EXTRACTED ENTRIES:
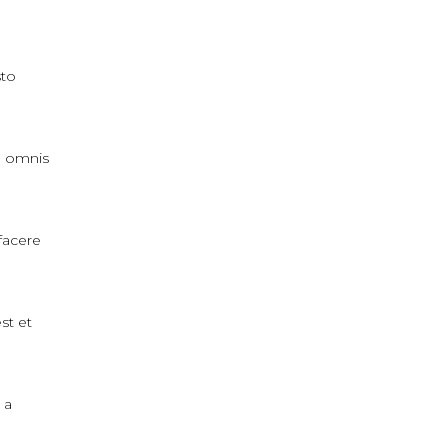
sto
, omnis
facere
st et
 a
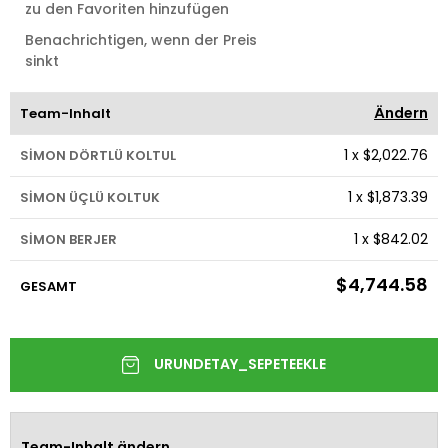
zu den Favoriten hinzufügen
Benachrichtigen, wenn der Preis
sinkt
Ändern
Team-Inhalt
1
x
$2,022.76
SİMON DÖRTLÜ KOLTUL
1
x
$1,873.39
SİMON ÜÇLÜ KOLTUK
1
x
$842.02
SİMON BERJER
$4,744.58
GESAMT
Team-Inhalt ändern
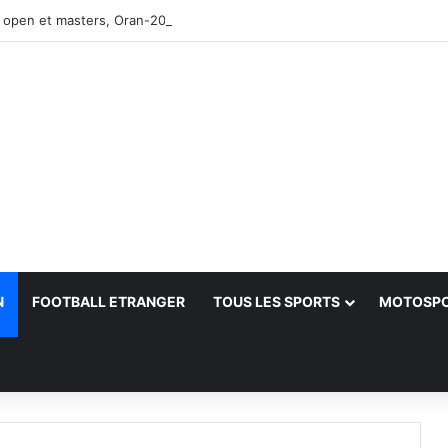
 open et masters, Oran-2026 — Le CRB s’adjuge le titre
N
FOOTBALL ETRANGER
TOUS LES SPORTS
MOTOSP
her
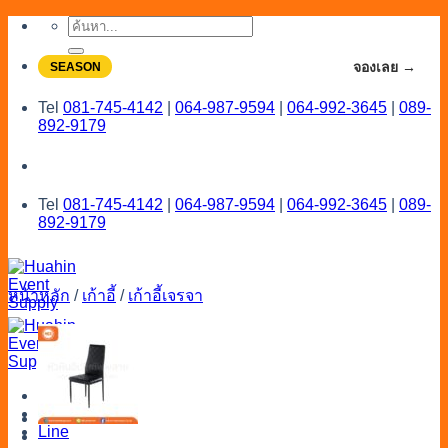
Skip
ค้นหา:
to
content
จองโปรลดสูงสุด 20% ใช้งานเดือน 7-8
จองเลย →
SEASON
Tel
081-745-4142
|
064-987-9594
|
064-992-3645
|
089-
892-9179
Tel
081-745-4142
|
064-987-9594
|
064-992-3645
|
089-
892-9179
หน้าหลัก
/
เก้าอี้
/
เก้าอี้เจรจา
Menu
Catalog
Line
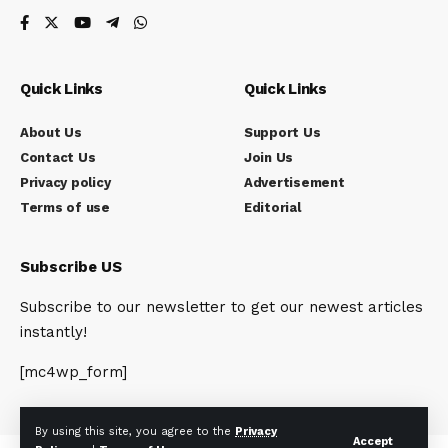
Quick Links
Quick Links
About Us
Support Us
Contact Us
Join Us
Privacy policy
Advertisement
Terms of use
Editorial
Subscribe US
Subscribe to our newsletter to get our newest articles
instantly!
[mc4wp_form]
By using this site, you agree to the
Privacy
Accept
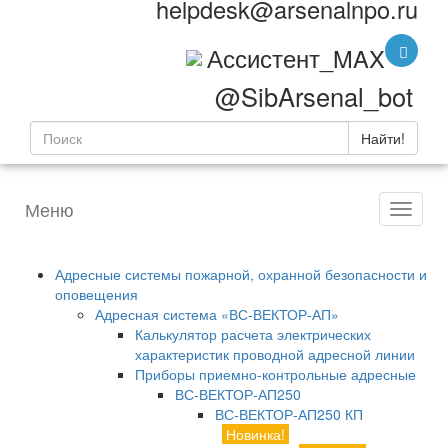
helpdesk@arsenalnpo.ru
Ассистент_MAX
@SibArsenal_bot
Найти!
Меню
Адресные системы пожарной, охранной безопасности и
оповещения
Адресная система «ВС-ВЕКТОР-АП»
Калькулятор расчета электрических
характеристик проводной адресной линии
Приборы приемно-контрольные адресные
ВС-ВЕКТОР-АП250
ВС-ВЕКТОР-АП250 КП
Новинка!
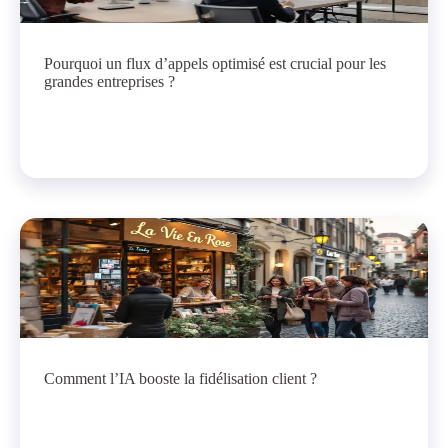
Pourquoi un flux d’appels optimisé est crucial pour les
grandes entreprises ?
Comment l’IA booste la fidélisation client ?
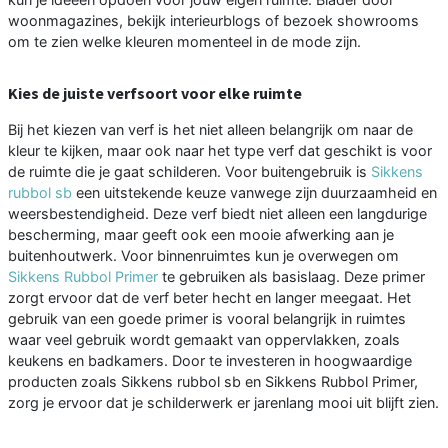
woonmagazines, bekijk interieurblogs of bezoek showrooms
om te zien welke kleuren momenteel in de mode zijn.
Kies de juiste verfsoort voor elke ruimte
Bij het kiezen van verf is het niet alleen belangrijk om naar de
kleur te kijken, maar ook naar het type verf dat geschikt is voor
de ruimte die je gaat schilderen. Voor buitengebruik is
Sikkens
rubbol sb
een uitstekende keuze vanwege zijn duurzaamheid en
weersbestendigheid. Deze verf biedt niet alleen een langdurige
bescherming, maar geeft ook een mooie afwerking aan je
buitenhoutwerk. Voor binnenruimtes kun je overwegen om
Sikkens Rubbol Primer
te gebruiken als basislaag. Deze primer
zorgt ervoor dat de verf beter hecht en langer meegaat. Het
gebruik van een goede primer is vooral belangrijk in ruimtes
waar veel gebruik wordt gemaakt van oppervlakken, zoals
keukens en badkamers. Door te investeren in hoogwaardige
producten zoals Sikkens rubbol sb en Sikkens Rubbol Primer,
zorg je ervoor dat je schilderwerk er jarenlang mooi uit blijft zien.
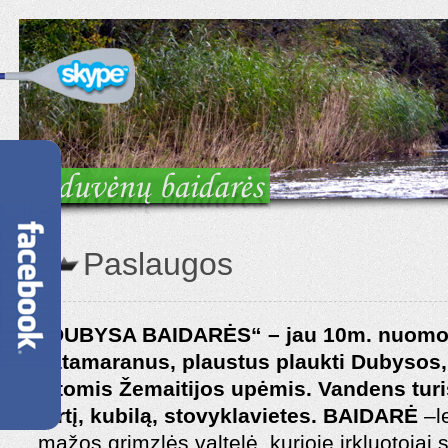
Paslaugos
„DUBYSA BAIDARĖS“ – jau 10m. nuomoj
katamaranus, plaustus plaukti Dubysos,
kitomis Žemaitijos upėmis. Vandens turi
pirtį, kubilą, stovyklavietes.
BAIDARĖ
–l
mažos
grimzlės valtelė, kurioje irkluotojai 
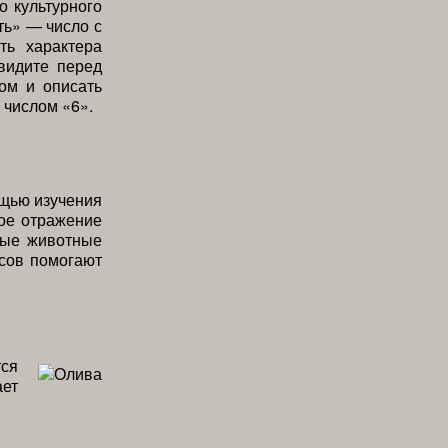
о культурного
ть» — число с
ть характера
видите перед
вом и описать
 числом «6».
ощью изучения
ое отражение
мные животные
сов помогают
тся
ает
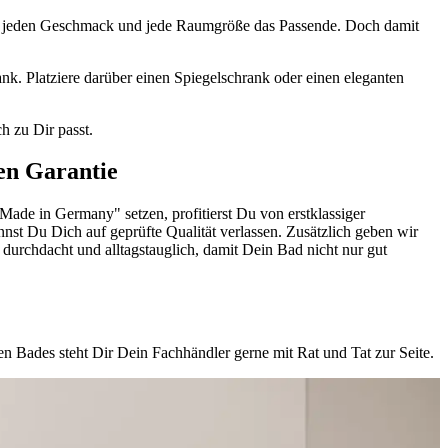
für jeden Geschmack und jede Raumgröße das Passende. Doch damit
. Platziere darüber einen Spiegelschrank oder einen eleganten
h zu Dir passt.
ren Garantie
ade in Germany" setzen, profitierst Du von erstklassiger
nst Du Dich auf geprüfte Qualität verlassen. Zusätzlich geben wir
 durchdacht und alltagstauglich, damit Dein Bad nicht nur gut
 Bades steht Dir Dein Fachhändler gerne mit Rat und Tat zur Seite.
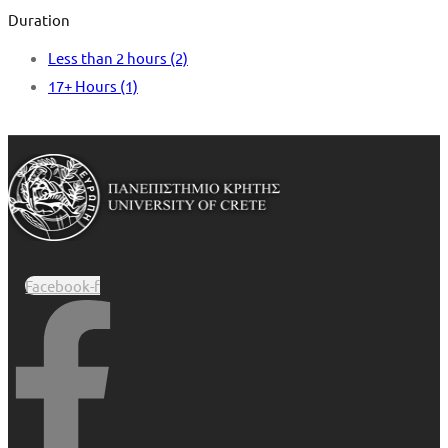
Duration
Less than 2 hours
(2)
17+ Hours
(1)
Facebook-f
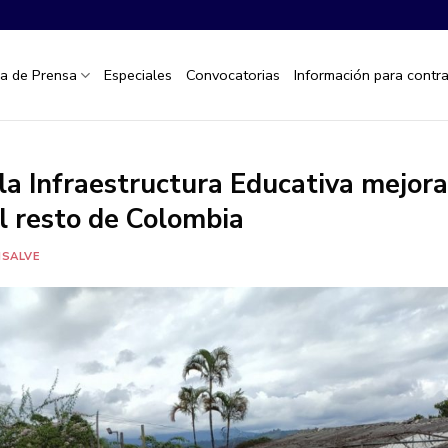
la de Prensa
Especiales
Convocatorias
Información para contra
la Infraestructura Educativa mejora
el resto de Colombia
NSALVE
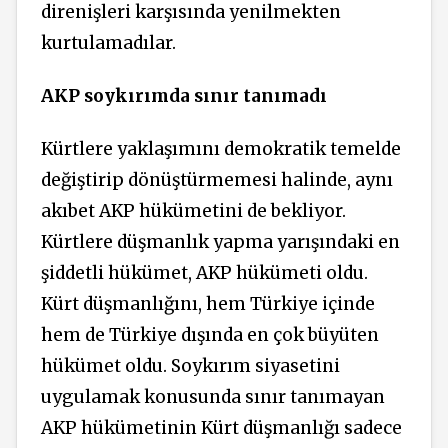
direnişleri karşısında yenilmekten
kurtulamadılar.
AKP soykırımda sınır tanımadı
Kürtlere yaklaşımını demokratik temelde
değiştirip dönüştürmemesi halinde, aynı
akıbet AKP hükümetini de bekliyor.
Kürtlere düşmanlık yapma yarışındaki en
şiddetli hükümet, AKP hükümeti oldu.
Kürt düşmanlığını, hem Türkiye içinde
hem de Türkiye dışında en çok büyüten
hükümet oldu. Soykırım siyasetini
uygulamak konusunda sınır tanımayan
AKP hükümetinin Kürt düşmanlığı sadece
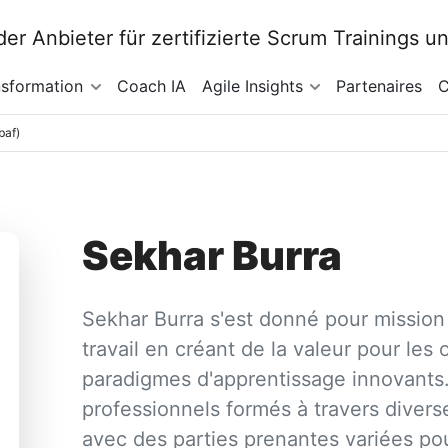
nsformation
Coach IA
Agile Insights
Partenaires
C
baf)
Sekhar Burra
Sekhar Burra s'est donné pour mission
travail en créant de la valeur pour les
paradigmes d'apprentissage innovants
professionnels formés à travers diverse
avec des parties prenantes variées pou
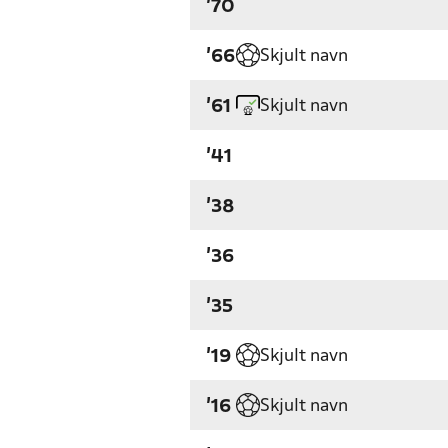
'70
Skjult navn
'66
Skjult navn
'61
'41
'38
'36
'35
Skjult navn
'19
Skjult navn
'16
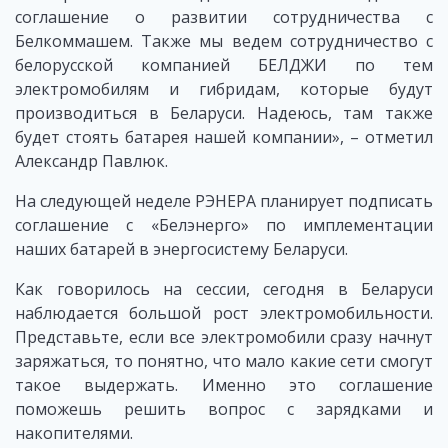
соглашение о развитии сотрудничества с
Белкоммашем. Также мы ведем сотрудничество с
белорусской компанией БЕЛДЖИ по тем
электромобилям и гибридам, которые будут
производиться в Беларуси. Надеюсь, там также
будет стоять батарея нашей компании», – отметил
Александр Павлюк.
На следующей неделе РЭНЕРА планирует подписать
соглашение с «Белэнерго» по имплементации
наших батарей в энергосистему Беларуси.
Как говорилось на сессии, сегодня в Беларуси
наблюдается большой рост электромобильности.
Представьте, если все электромобили сразу начнут
заряжаться, то понятно, что мало какие сети смогут
такое выдержать. Именно это соглашение
поможешь решить вопрос с зарядками и
накопителями.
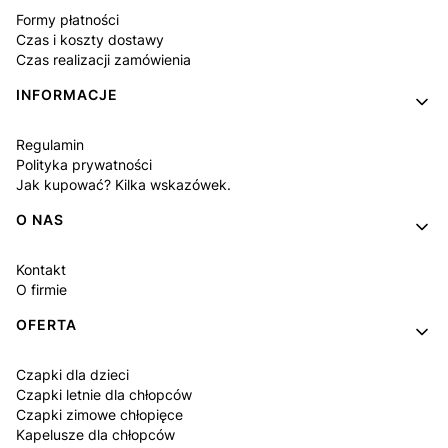
Formy płatności
Czas i koszty dostawy
Czas realizacji zamówienia
INFORMACJE
Regulamin
Polityka prywatności
Jak kupować? Kilka wskazówek.
O NAS
Kontakt
O firmie
OFERTA
Czapki dla dzieci
Czapki letnie dla chłopców
Czapki zimowe chłopięce
Kapelusze dla chłopców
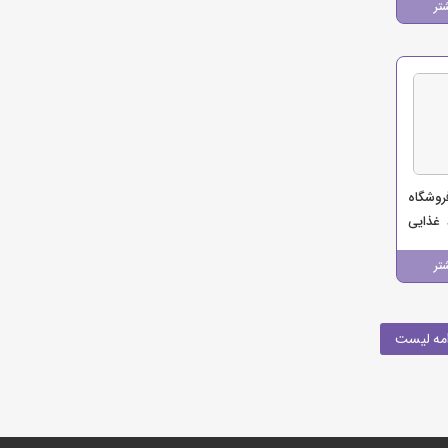
تر
روشگاه
 غذایی
تر
مه لیست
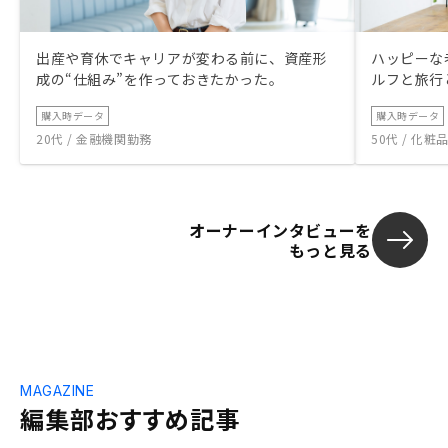
出産や育休でキャリアが変わる前に、資産形
ハッピーな
成の“仕組み”を作っておきたかった。
ルフと旅行
購入時データ
購入時データ
20代 / 金融機関勤務
50代 / 化
オーナーインタビューを
もっと見る
MAGAZINE
編集部おすすめ記事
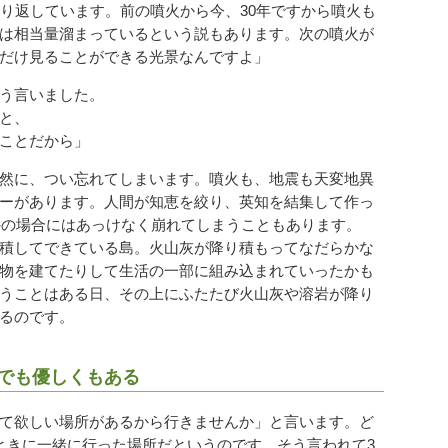
り返しています。前の噴火から今、30年ですから噴火も
は相当量溜まっているという説もあります。次の噴火が
だけ見ることができる光景なんですよ」
う言いました。
と、
ことだから」
然に、つい忘れてしまいます。噴火も、地震も天変地異
ーがあります。人間が知恵を絞り、英知を結集して作っ
定外の場合にはあっけなく崩れてしまうこともあります。
積してできている島。火山灰が降り積もってなだらかな
物を建てたりして生活の一部に組み込まれていったかも
うことはある日、その上にふたたび火山灰や溶岩が降り
るのです。
でも優しくもある
て欲しい場所があるから行きませんか」と言います。ど
ときに一緒に行った場所だというのです。そう言われて3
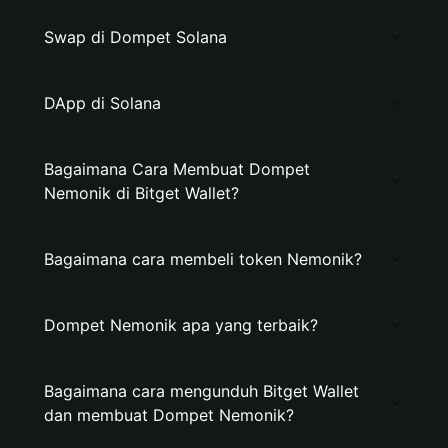
Swap di Dompet Solana
DApp di Solana
Bagaimana Cara Membuat Dompet
Nemonik di Bitget Wallet?
Bagaimana cara membeli token Nemonik?
Dompet Nemonik apa yang terbaik?
Bagaimana cara mengunduh Bitget Wallet
dan membuat Dompet Nemonik?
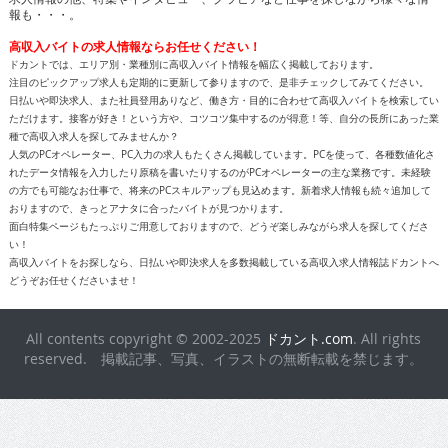
報も・・・。
高収入バイトの求人情報ならお任せください！
ドカントでは、エリア別・業種別に高収入バイト情報を幅広く掲載しております。
注目のピックアップ求人も定期的に更新して参りますので、是非チェックしてみてください。
日払いや即決求人、また社員登用ありなど、働き方・目的に合わせて高収入バイトを検索してい
ただけます。接客が好き！という方や、コツコツ集中するのが得意！等、自分の長所にあった業
種で高収入求人を探してみませんか？
人気のPCオペレーター、PC入力の求人もたくさん掲載しています。PCを使って、各種数値化さ
れたデータ情報を入力したり原稿を書いたりするのがPCオペレーターの主な業務です。未経験
の方でも可能なお仕事で、将来のPCスキルアップも見込めます。新着求人情報も続々追加して
おりますので、きっとアナタに合ったバイトが見つかります。
面白特集ページもたっぷりご用意しておりますので、どうぞ楽しみながら求人を探してくださ
い！
高収入バイトをお探しなら、日払いや即決求人を多数掲載している高収入求人情報誌ドカントへ
どうぞお任せくださいませ！
All contents copyright © 2002-2025
ドカント.com
. All rights
reserved. 掲載記事、写真、イラストの無断転載を禁じます。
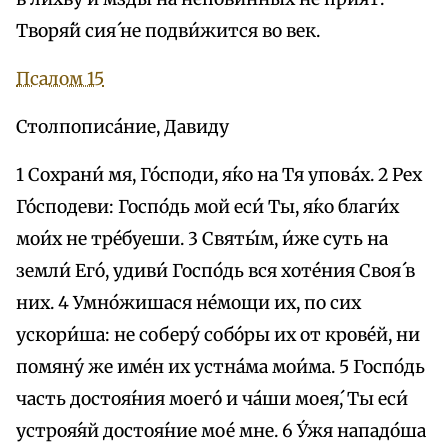
Творя́й сия́ не подви́жится во век.
Псалом 15
Столпописа́ние, Давиду
1 Сохрани́ мя, Го́споди, я́ко на Тя упова́х. 2 Рех
Го́сподеви: Госпо́дь мой eси́ Ты, я́ко благи́х
мои́х не тре́буеши. 3 Святы́м, и́же суть на
земли́ Его́, удиви́ Госпо́дь вся хоте́ния Своя́ в
них. 4 Умно́жишася не́мощи их, по сих
ускори́ша: не соберу́ собо́ры их от крове́й, ни
помяну́ же име́н их устна́ма мои́ма. 5 Госпо́дь
часть достоя́ния моего́ и ча́ши моея́, Ты eси́
устроя́яй достоя́ние мое́ мне. 6 У́жя нападо́ша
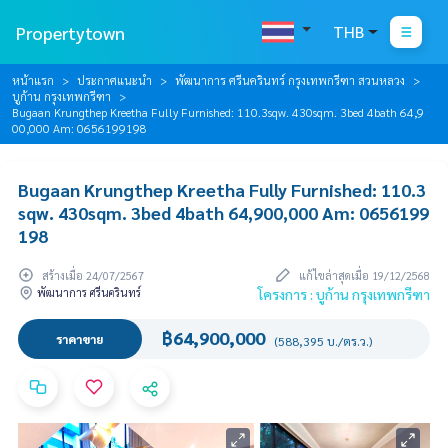
Propertytown
THB
หน้าแรก
ประกาศแนะนำ
พัฒนาการ ศรีนครินทร์ กรุงเทพกรีฑา สวนหลวง
บูก้าน กรุงเทพกรีฑา
Bugaan Krungthep Kreetha Fully Furnished: 110.3sqw. 430sqm. 3bed 4bath 64,9
00,000 Am: 0656199198
Bugaan Krungthep Kreetha Fully Furnished: 110.3
sqw. 430sqm. 3bed 4bath 64,900,000 Am: 0656199
198
สร้างเมื่อ 24/07/2567
แก้ไขล่าสุดเมื่อ 19/12/2568
พัฒนาการ ศรีนครินทร์
โครงการ : บูก้าน กรุงเทพกรีฑา
฿64,900,000
ราคาขาย
(588,395 บ./ตร.ว.)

INSTRUCTION:
From the records above, report the count of lines containing "Furnished" and nothing more.

WRITTEN SOLUTION:
2